READING TEXT ->
[Start of section]

In [None]:
import pandas as pd



### Concat or Union Operation in Pandas
- In Pandas, you can combine or concatenate DataFrames using union-like operations, which are performed using the concat() function or the append() method. 
- These operations are similar to SQL UNION and allow you to stack DataFrames either vertically (row-wise) or horizontally (column-wise).

In [None]:
# creating df1
emp= {"name":["Rohish","Rahul","Priya"],"gender":["Male","Male","Female"], "email":["rohish@gmail.com","rahul@gmail.com","priya@gmail.com"] }
df1 = pd.DataFrame(emp)
df1

Unnamed: 0,name,gender,email
0,Rohish,Male,rohish@gmail.com
1,Rahul,Male,rahul@gmail.com
2,Priya,Female,priya@gmail.com


In [None]:
# creating df2
emp= {"name":["Pankaj","Sumit"],"gender":["Male","Male"], "email":["Pankaj@gmail.com","Sumit@gmail.com"] }
df2 = pd.DataFrame(emp)
df2

Unnamed: 0,name,gender,email
0,Pankaj,Male,Pankaj@gmail.com
1,Sumit,Male,Sumit@gmail.com


#### Vertical Concatenation (Row-wise)
This operation is similar to a SQL UNION ALL where you stack DataFrames on top of each other.

In [None]:
# union / appending 2 dataframes
pd.concat([df1, df2])
pd.concat([df1, df2], axis=0) # by default axix = 0 

Unnamed: 0,name,gender,email
0,Rohish,Male,rohish@gmail.com
1,Rahul,Male,rahul@gmail.com
2,Priya,Female,priya@gmail.com
0,Pankaj,Male,Pankaj@gmail.com
1,Sumit,Male,Sumit@gmail.com


In [None]:
# By default, the index is preserved. To ignore the index and reset it, you can use: ignore_index=True
pd.concat([df1, df2], ignore_index=True)

[End of section]

TASK DIRECTIONS ->
Answer these questions using the pandas concatenation text above.
1. Besides the concat() function, which method does it name for union-like operations?
2. Which SQL operation does it compare vertical concatenation to?
3. Which argument does it give for ignoring and resetting the index?

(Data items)

[Start of section]

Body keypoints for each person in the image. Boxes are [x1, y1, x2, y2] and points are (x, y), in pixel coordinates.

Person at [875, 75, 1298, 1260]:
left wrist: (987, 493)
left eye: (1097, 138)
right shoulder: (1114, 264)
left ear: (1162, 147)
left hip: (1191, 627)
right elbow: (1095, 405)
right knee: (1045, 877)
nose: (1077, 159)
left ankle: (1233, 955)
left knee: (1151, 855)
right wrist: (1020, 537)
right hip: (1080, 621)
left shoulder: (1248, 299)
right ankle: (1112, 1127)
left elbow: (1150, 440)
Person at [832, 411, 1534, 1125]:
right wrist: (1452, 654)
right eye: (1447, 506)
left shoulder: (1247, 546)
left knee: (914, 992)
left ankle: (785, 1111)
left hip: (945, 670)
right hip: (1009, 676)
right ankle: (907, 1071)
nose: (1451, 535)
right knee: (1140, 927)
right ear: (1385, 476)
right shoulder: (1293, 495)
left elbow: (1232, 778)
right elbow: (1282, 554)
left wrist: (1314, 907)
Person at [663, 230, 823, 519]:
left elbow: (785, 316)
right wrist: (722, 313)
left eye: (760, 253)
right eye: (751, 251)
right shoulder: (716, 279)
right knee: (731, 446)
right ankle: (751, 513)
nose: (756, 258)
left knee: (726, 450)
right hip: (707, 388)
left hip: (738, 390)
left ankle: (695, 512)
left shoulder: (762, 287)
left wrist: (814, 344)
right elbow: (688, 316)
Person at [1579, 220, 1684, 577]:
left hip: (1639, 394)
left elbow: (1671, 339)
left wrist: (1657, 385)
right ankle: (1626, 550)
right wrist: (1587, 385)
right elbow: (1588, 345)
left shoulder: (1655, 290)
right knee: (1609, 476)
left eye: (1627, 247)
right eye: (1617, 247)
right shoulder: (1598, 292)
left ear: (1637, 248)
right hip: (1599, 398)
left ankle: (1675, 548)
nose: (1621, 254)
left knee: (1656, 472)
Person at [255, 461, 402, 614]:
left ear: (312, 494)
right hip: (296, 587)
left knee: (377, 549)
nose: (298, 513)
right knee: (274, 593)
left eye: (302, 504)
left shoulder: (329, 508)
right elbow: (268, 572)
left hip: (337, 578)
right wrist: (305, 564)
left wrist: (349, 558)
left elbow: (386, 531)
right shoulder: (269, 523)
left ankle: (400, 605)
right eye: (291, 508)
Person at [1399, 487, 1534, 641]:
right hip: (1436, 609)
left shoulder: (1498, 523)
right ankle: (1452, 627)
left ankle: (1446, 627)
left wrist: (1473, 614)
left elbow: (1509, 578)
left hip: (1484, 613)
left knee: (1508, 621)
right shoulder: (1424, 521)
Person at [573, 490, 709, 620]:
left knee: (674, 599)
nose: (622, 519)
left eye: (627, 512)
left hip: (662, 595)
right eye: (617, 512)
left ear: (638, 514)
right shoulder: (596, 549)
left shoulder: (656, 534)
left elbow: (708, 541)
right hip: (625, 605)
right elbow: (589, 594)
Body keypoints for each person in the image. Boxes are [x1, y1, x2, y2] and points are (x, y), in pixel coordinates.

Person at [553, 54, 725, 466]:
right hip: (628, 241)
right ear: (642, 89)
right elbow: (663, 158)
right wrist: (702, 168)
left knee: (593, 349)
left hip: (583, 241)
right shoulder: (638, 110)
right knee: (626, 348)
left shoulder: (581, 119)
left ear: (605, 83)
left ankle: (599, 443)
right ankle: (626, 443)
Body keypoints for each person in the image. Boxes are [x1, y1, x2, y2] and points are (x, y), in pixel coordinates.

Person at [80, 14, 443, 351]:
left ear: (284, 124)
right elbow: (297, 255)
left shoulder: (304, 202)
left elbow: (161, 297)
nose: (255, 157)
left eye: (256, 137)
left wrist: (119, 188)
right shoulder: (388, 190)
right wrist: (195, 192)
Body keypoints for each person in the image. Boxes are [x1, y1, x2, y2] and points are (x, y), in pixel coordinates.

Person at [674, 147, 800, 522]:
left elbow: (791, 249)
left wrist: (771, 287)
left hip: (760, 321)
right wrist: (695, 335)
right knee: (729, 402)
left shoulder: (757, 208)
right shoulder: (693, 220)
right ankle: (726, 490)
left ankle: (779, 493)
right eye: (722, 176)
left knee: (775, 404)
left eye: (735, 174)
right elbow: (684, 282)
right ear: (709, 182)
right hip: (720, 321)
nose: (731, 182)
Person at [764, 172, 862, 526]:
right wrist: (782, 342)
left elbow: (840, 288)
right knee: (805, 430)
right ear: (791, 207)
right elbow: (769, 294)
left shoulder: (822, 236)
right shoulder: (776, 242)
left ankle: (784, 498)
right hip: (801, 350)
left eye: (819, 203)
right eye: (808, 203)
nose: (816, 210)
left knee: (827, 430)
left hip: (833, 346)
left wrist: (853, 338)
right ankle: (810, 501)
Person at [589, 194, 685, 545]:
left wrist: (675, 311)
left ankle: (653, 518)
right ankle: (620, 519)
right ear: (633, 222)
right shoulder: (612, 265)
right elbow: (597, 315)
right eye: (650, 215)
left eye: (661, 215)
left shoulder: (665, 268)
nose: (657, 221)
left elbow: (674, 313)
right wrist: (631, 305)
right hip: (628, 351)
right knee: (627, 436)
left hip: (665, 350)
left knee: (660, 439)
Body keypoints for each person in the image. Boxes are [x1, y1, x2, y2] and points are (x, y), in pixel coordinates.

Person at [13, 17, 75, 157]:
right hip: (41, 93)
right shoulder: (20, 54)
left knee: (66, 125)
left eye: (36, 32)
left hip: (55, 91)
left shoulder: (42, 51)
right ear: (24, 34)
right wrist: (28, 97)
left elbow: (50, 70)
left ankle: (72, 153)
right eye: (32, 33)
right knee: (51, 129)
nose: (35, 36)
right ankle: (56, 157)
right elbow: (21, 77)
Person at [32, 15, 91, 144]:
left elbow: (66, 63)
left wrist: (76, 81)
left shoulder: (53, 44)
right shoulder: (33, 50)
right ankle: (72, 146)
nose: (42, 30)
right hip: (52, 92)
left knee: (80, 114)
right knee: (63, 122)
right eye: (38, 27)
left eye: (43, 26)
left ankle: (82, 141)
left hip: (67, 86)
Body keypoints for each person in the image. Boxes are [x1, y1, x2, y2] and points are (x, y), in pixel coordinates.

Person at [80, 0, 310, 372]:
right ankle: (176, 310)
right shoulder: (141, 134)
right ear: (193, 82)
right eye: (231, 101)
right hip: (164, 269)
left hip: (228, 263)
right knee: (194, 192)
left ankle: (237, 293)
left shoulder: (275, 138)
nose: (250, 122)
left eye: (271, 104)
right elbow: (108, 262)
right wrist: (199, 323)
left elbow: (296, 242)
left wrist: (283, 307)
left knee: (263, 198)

[End of section]

RESPONSE TO THIS TASK ->
1. The append() method.
2. SQL UNION ALL.
3. ignore_index=True